:: Explore the material ::
- a) In the molecular dynamics passage, update the part that opens with "We propose to" and closes with "cf. Section 3.1." by changing "encouraging" to "promising".
- b) Write the next part of the passage on speeding up molecular dynamics simulations, picking up after its final sentence.

[Opening Quoted passage section]

In molecular dynamics (MD) the major limitation of current methods is the stability of simulations, which forces the use of small time steps relative to the total length of the simulation. For example, a one nanosecond simulation of a solvated biomolecule takes weeks in parallel supercomputers. However, many of the processes that have to be resolved at such small time intervals because of stability restrictions, have no significant impact in the dynamics of interest, that typically happen in scales of six or more orders of magnitude.
In an attempt to accelerate MD, researchers have produced novel methods: (i) separation of time scales coupled to multiple time stepping (MTS) algorithms; (ii) constraint of fastest motions; (iii) use of implicit solvers with extended stability properties; and (iv) use of stochastic techniques to avoid instability, cf. Section 2.1.1. Each of these techniques has produced a speedup between two and four over conventional MD.
We propose to devise new multiscale algorithms for MD that will separate time scales cleanly and allow speedups of one or more orders of magnitude over any of the above technologies taken by themselves, depending on the degree of accuracy desired. Preliminary results along this direction are encouraging: we have recently shown an asymptotic twofold speedup over state-of-the-art MTS algorithms, and a fourfold speedup when using stochastic techniques. We have also shown the feasibility of using a semi-implicit, that is, mixed implicit-explicit solver that balances the stability gain of an implicit method and the efficiency of the explicit solver to get speedups of two orders of magnitude or more, cf. Section 3.1.

[Closing Quoted passage section]
[Opening Input data section]

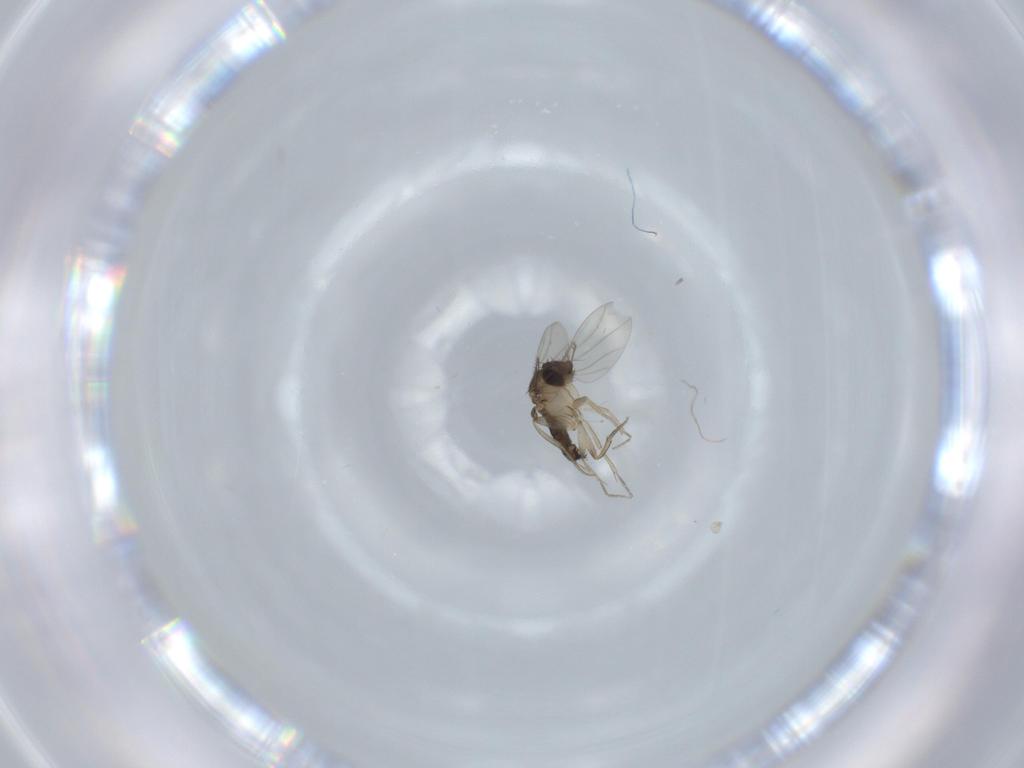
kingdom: Animalia
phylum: Arthropoda
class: Insecta
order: Diptera
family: Phoridae
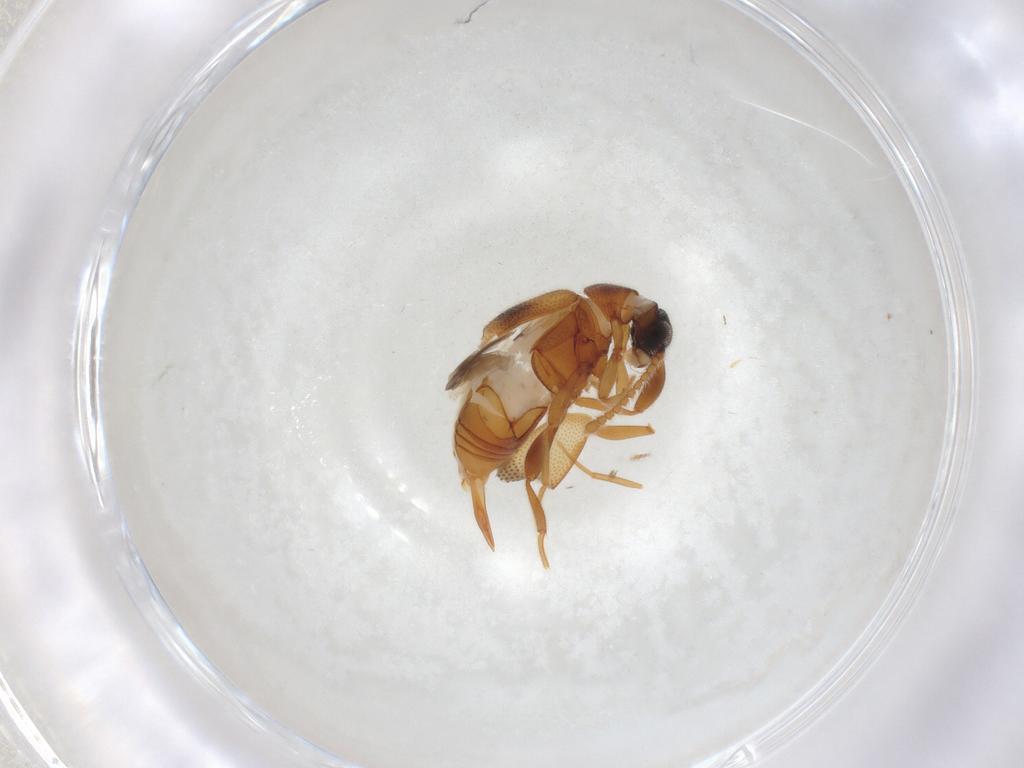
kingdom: Animalia
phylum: Arthropoda
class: Insecta
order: Coleoptera
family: Aderidae
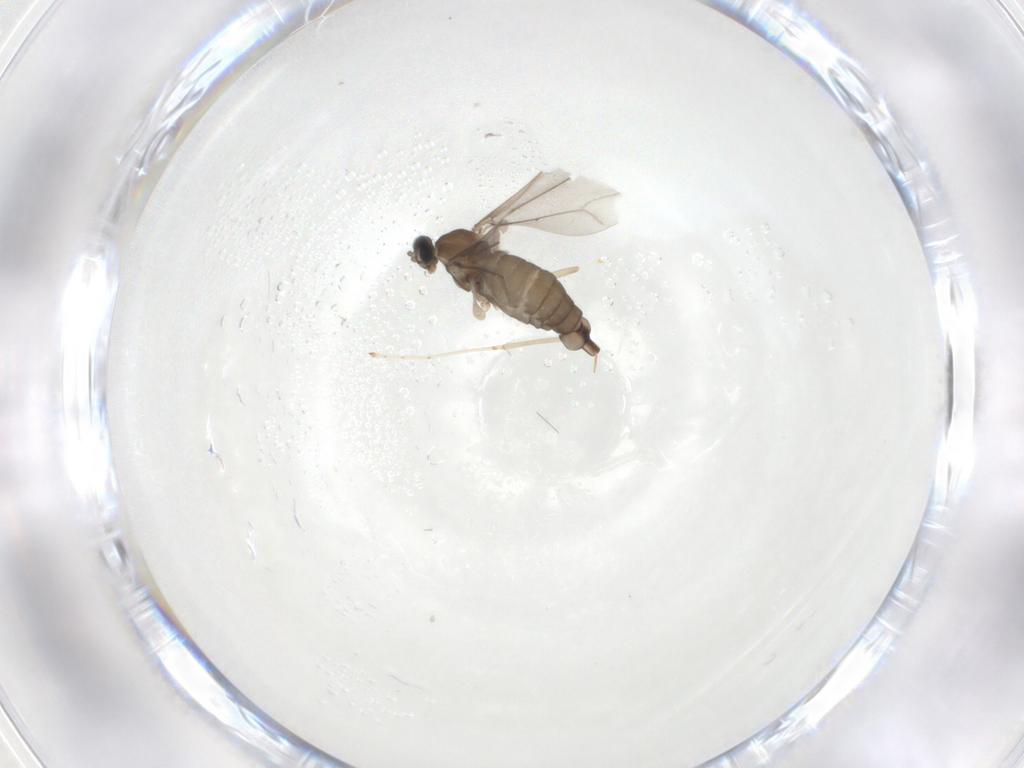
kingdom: Animalia
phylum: Arthropoda
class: Insecta
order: Diptera
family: Cecidomyiidae
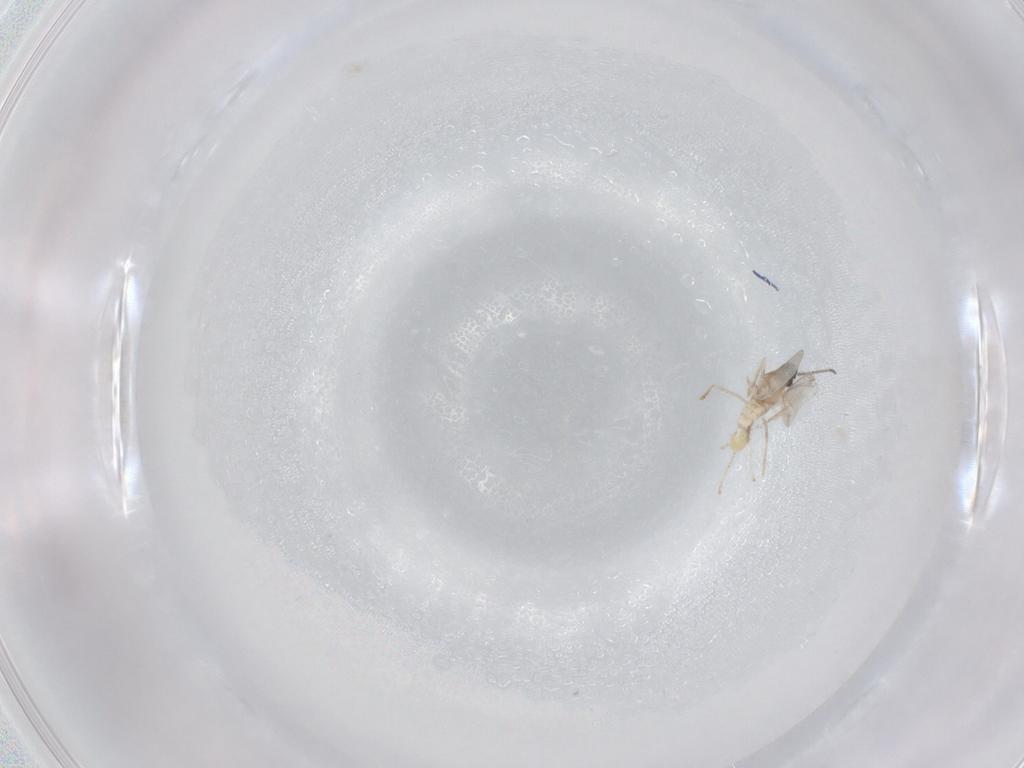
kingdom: Animalia
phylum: Arthropoda
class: Insecta
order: Diptera
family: Cecidomyiidae
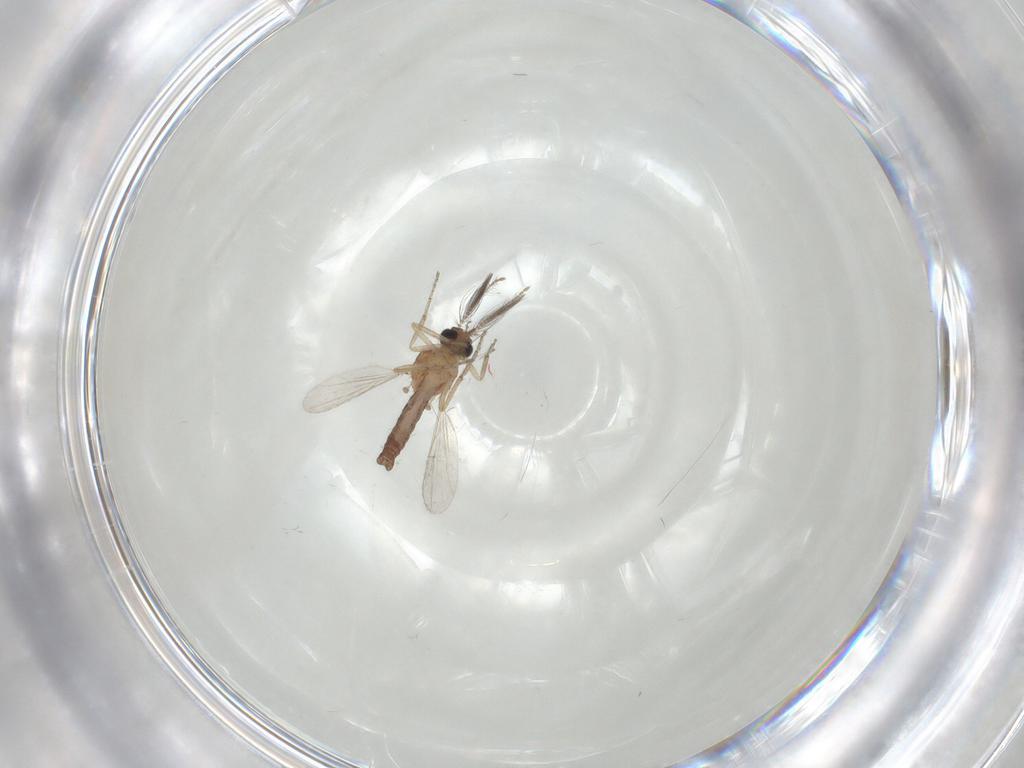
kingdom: Animalia
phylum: Arthropoda
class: Insecta
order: Diptera
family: Ceratopogonidae
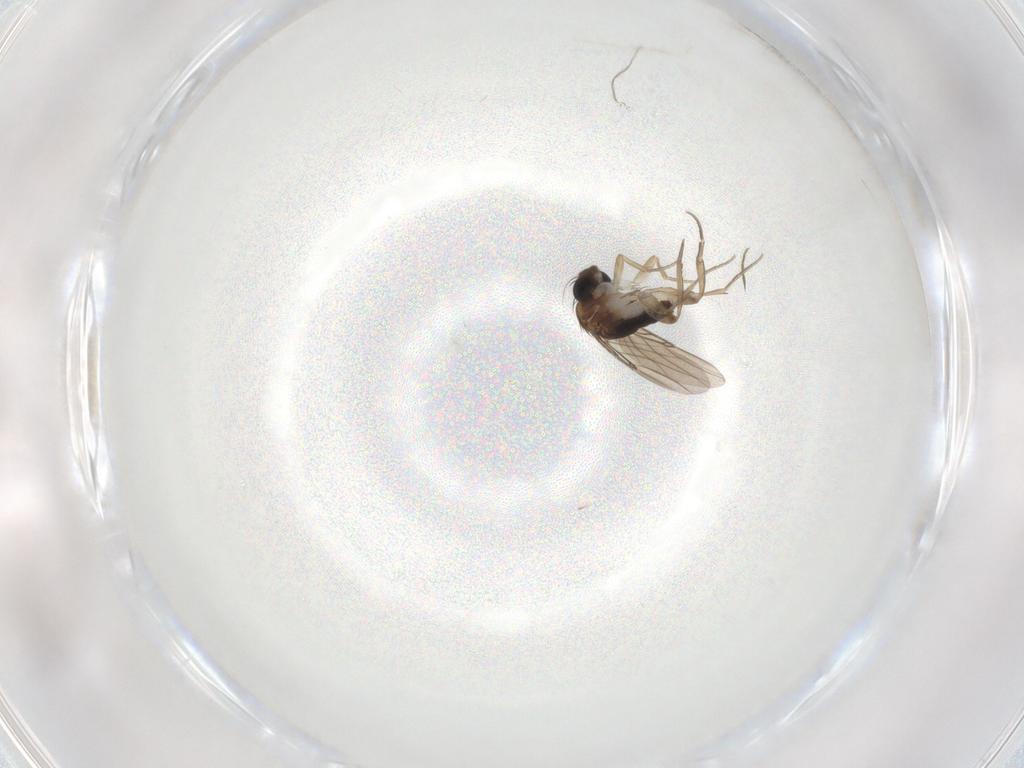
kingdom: Animalia
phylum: Arthropoda
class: Insecta
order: Diptera
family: Phoridae
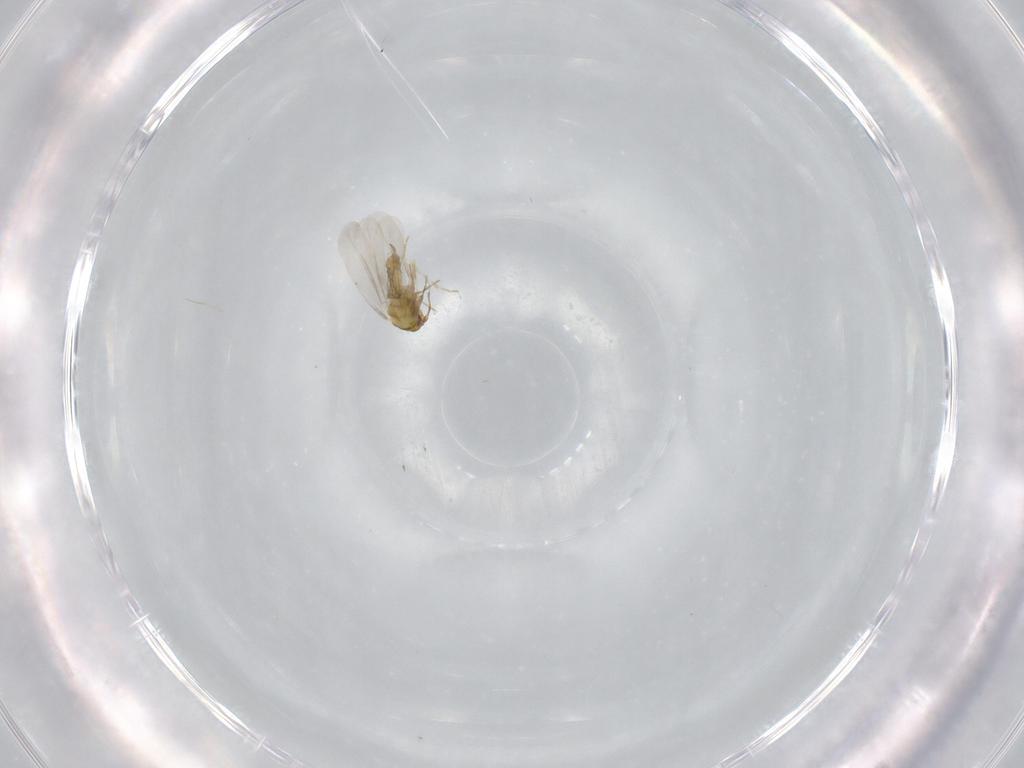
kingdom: Animalia
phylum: Arthropoda
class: Insecta
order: Hemiptera
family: Aleyrodidae
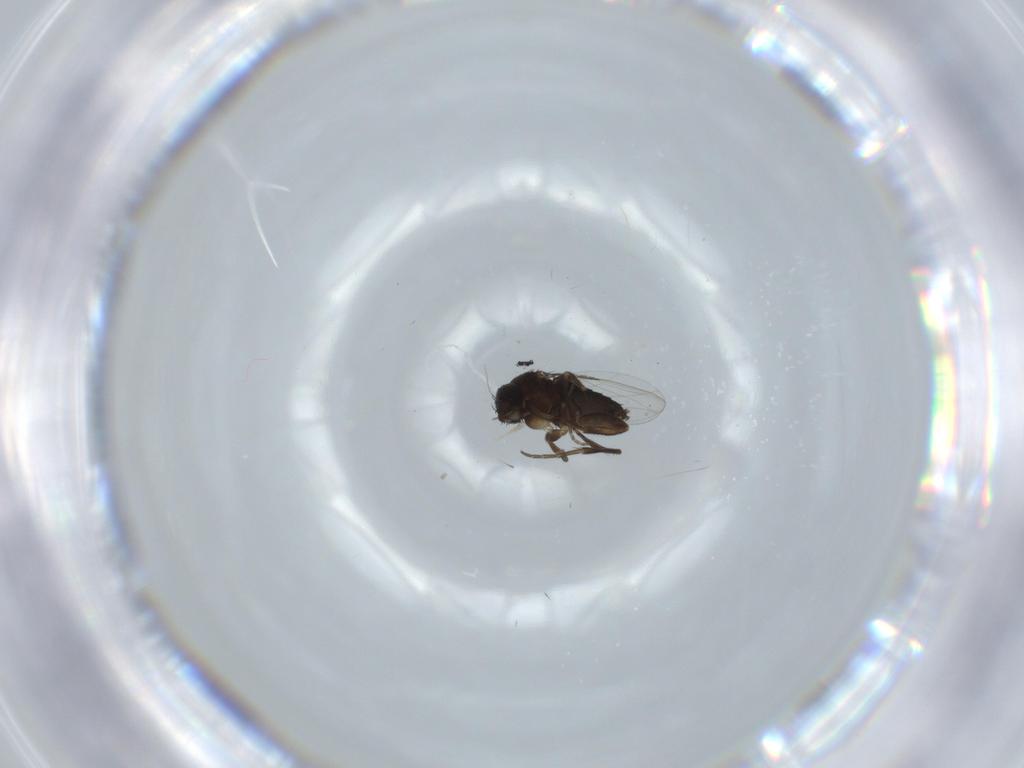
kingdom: Animalia
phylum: Arthropoda
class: Insecta
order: Diptera
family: Phoridae
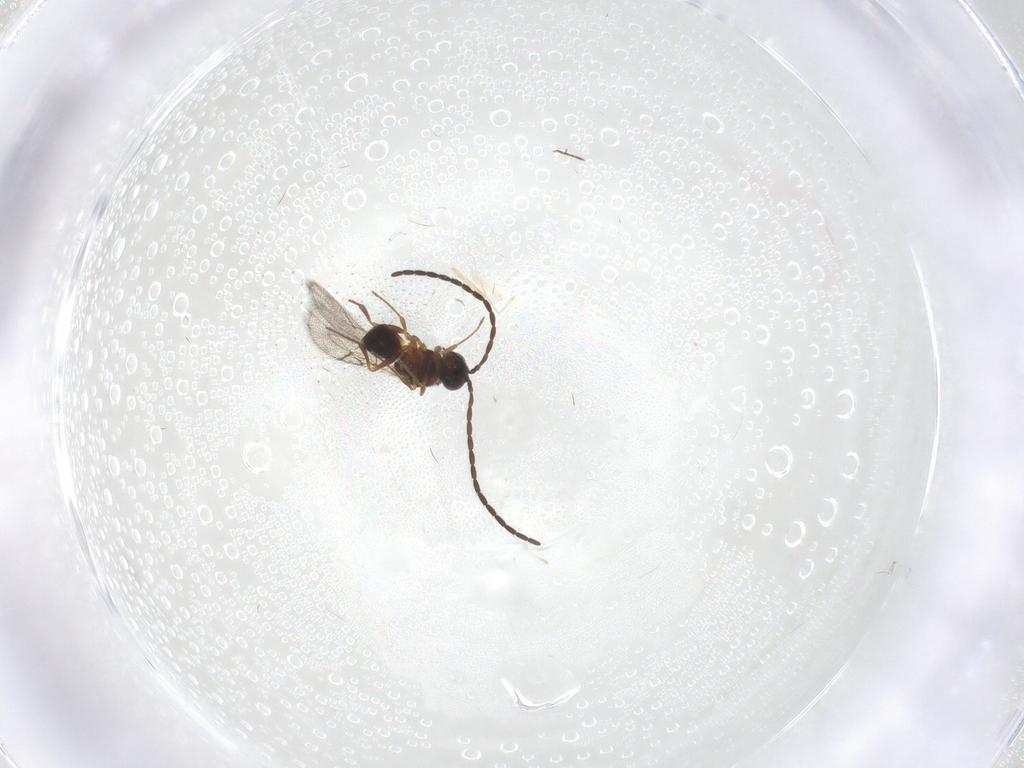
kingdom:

[Closing Input data section]

:: Answers by task ::
- a)
We propose to devise new multiscale algorithms for MD that will separate time scales cleanly and allow speedups of one or more orders of magnitude over any of the above technologies taken by themselves, depending on the degree of accuracy desired. Preliminary results along this direction are promising: we have recently shown an asymptotic twofold speedup over state-of-the-art MTS algorithms, and a fourfold speedup when using stochastic techniques. We have also shown the feasibility of using a semi-implicit, that is, mixed implicit-explicit solver that balances the stability gain of an implicit method and the efficiency of the explicit solver to get speedups of two orders of magnitude or more, cf. Section 3.1.

- b)
This proposal will also tackle the related problem of statistical sampling. The large conformational space of biomolecular systems causes many difficulties to traditional sampling methodologies such as MD and Monte Carlo methods, or hybrids of both, all of which fail as the system size increases. We will use a biased hybrid Monte Carlo method that scales nearly linearly with system size. This will produce speedups of one or two orders of magnitude over MD, MC, or conventional hybrid MC methods. A scalability analysis of the new method is presented in Section 3.3.
These algorithms will be incorporated into an open source software framework called PROTOMOL, that has been released and runs on a variety of platforms, including parallel computers. To enhance ease of use of the software, runtime optimizations will select appropriate algorithms and parameters automatically.
This project addresses not only the technical aspects, but also makes contributions towards facilitating truly interdisciplinary research and training, through educational and collaborative initiatives. It will produce learning material, and it will enable students from biological, mathematical, and computational disciplines to collaborate on the solution to some of the outstanding problems in computational molecular biology.
This research project will involve two graduate students, and several undergraduates, who will have a first hand opportunity to learn about the challenges in computational molecular biology. In particular, the modeling of the dynamics and function of potassium channels will be undertaken with a graduate student who has a background in biology, and in collaboration with Prof. J. Andrew McCammon and his postdoctoral research associate Dr. Jung-Hsing Lin at the University of California at San Diego. Also, a study of the computational effectiveness of anti breast cancer drugs will be conducted with Prof. Martin Tenniswood from the Department of Biological Sciences at the University of Notre Dame. They will provide expertise from the biology and current methodology side, that will be complemented by the PI's expertise in the development of new methods.